### Supplied passage

==============================

Elk River Wind Farm
Flint Hills
Beaumont, Kansas

J.S. and S.W. Aber

Wind farms have developed rapidly in the early years of the 21st century in Kansas. Among these is the Elk River Wind Farm, located about six miles south of Beaumont in the southeastern corner of Butler County. One hundred wind turbines are situated on a prominent ridge in the Flint Hills, which forms the drainage divide between southeastern and south-central Kansas. This site is ideally located to catch wind from all directions.

The Elk River Wind Farm went into operation in Dec. 2005. It generates 150 megawatts of electricity, sufficient for 42,000 homes, for the Empire Electric Company's system, which is based in Joplin, Missouri. Each tower is 262 feet tall and blades are 125 feet long. Total height with a blade in the upright position is ~390 feet.

Ground views of wind turbines

Closeup portrait shots.

About half of the wind farm is located on the Ferrell Ranch, and the other half is on properties of four other landowners involving nearly 8000 acres in total. The wind farm hardly alters the traditional land use, which is cattle ranching on the tallgrass prairie along with oil production. Modern wind turbines are quite reliable; each operates autonomously with little need for human supervision. Still some repair and maintenance are necessary from time to time.

Left: turbine shut down for repair or maintenance with large crane to left. Right: sign on gate. All our ground and kite aerial photography was conducted from public roads.

==============================

### Instruction 1
Reproduce the stretch of the Elk River Wind Farm text from "Wind farms have" through "is ~390 feet.".
### Instruction 2
Answer these questions from the Elk River Wind Farm text:
(a) In what month and year did the wind farm go into operation?
(b) How long are the turbine blades?
(c) What traditional land use does the wind farm hardly alter?
### Instruction 3
List every quantity in the Elk River Wind Farm text that is given with a unit of measurement such as miles, feet, megawatts, or acres.
The rows that come next have no connection to the Elk River Wind Farm text.

### Data excerpts
==============================

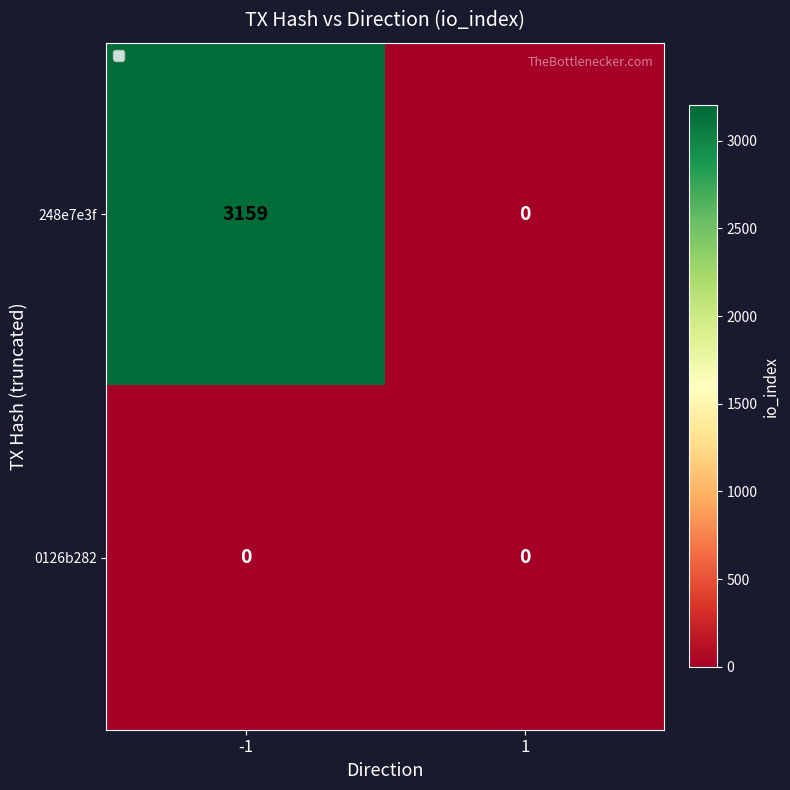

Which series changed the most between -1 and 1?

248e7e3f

==============================

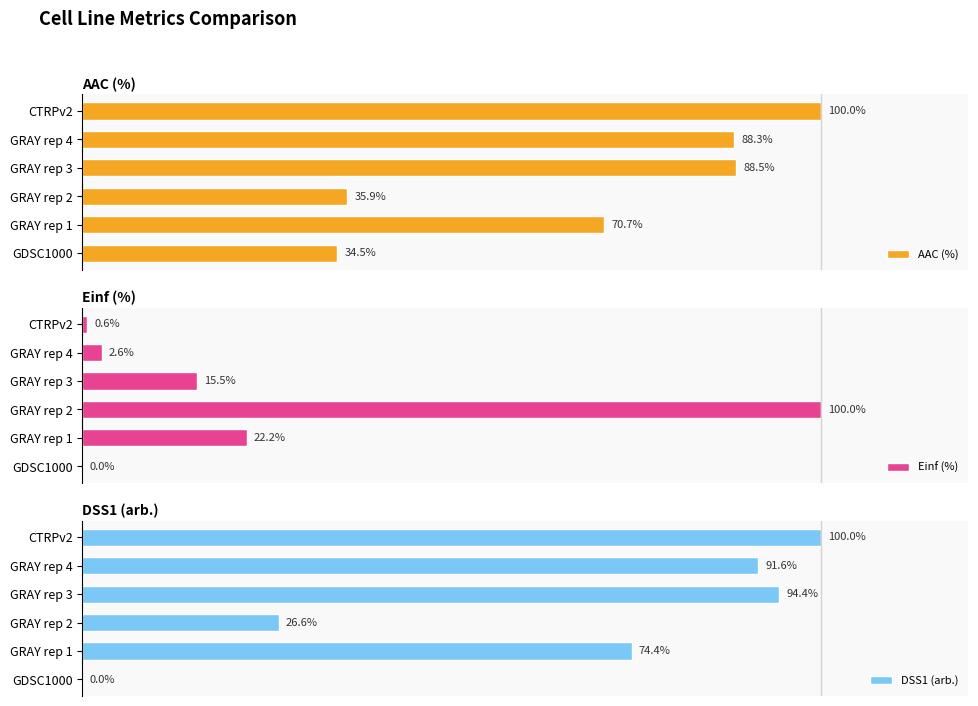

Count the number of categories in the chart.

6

==============================

### Problem solution 1
Wind farms have developed rapidly in the early years of the 21st century in Kansas. Among these is the Elk River Wind Farm, located about six miles south of Beaumont in the southeastern corner of Butler County. One hundred wind turbines are situated on a prominent ridge in the Flint Hills, which forms the drainage divide between southeastern and south-central Kansas. This site is ideally located to catch wind from all directions.

The Elk River Wind Farm went into operation in Dec. 2005. It generates 150 megawatts of electricity, sufficient for 42,000 homes, for the Empire Electric Company's system, which is based in Joplin, Missouri. Each tower is 262 feet tall and blades are 125 feet long. Total height with a blade in the upright position is ~390 feet.

### Problem solution 2
(a) December 2005
(b) 125 feet
(c) Cattle ranching on the tallgrass prairie along with oil production

### Problem solution 3
- About six miles
- 150 megawatts
- 262 feet
- 125 feet
- ~390 feet
- Nearly 8000 acres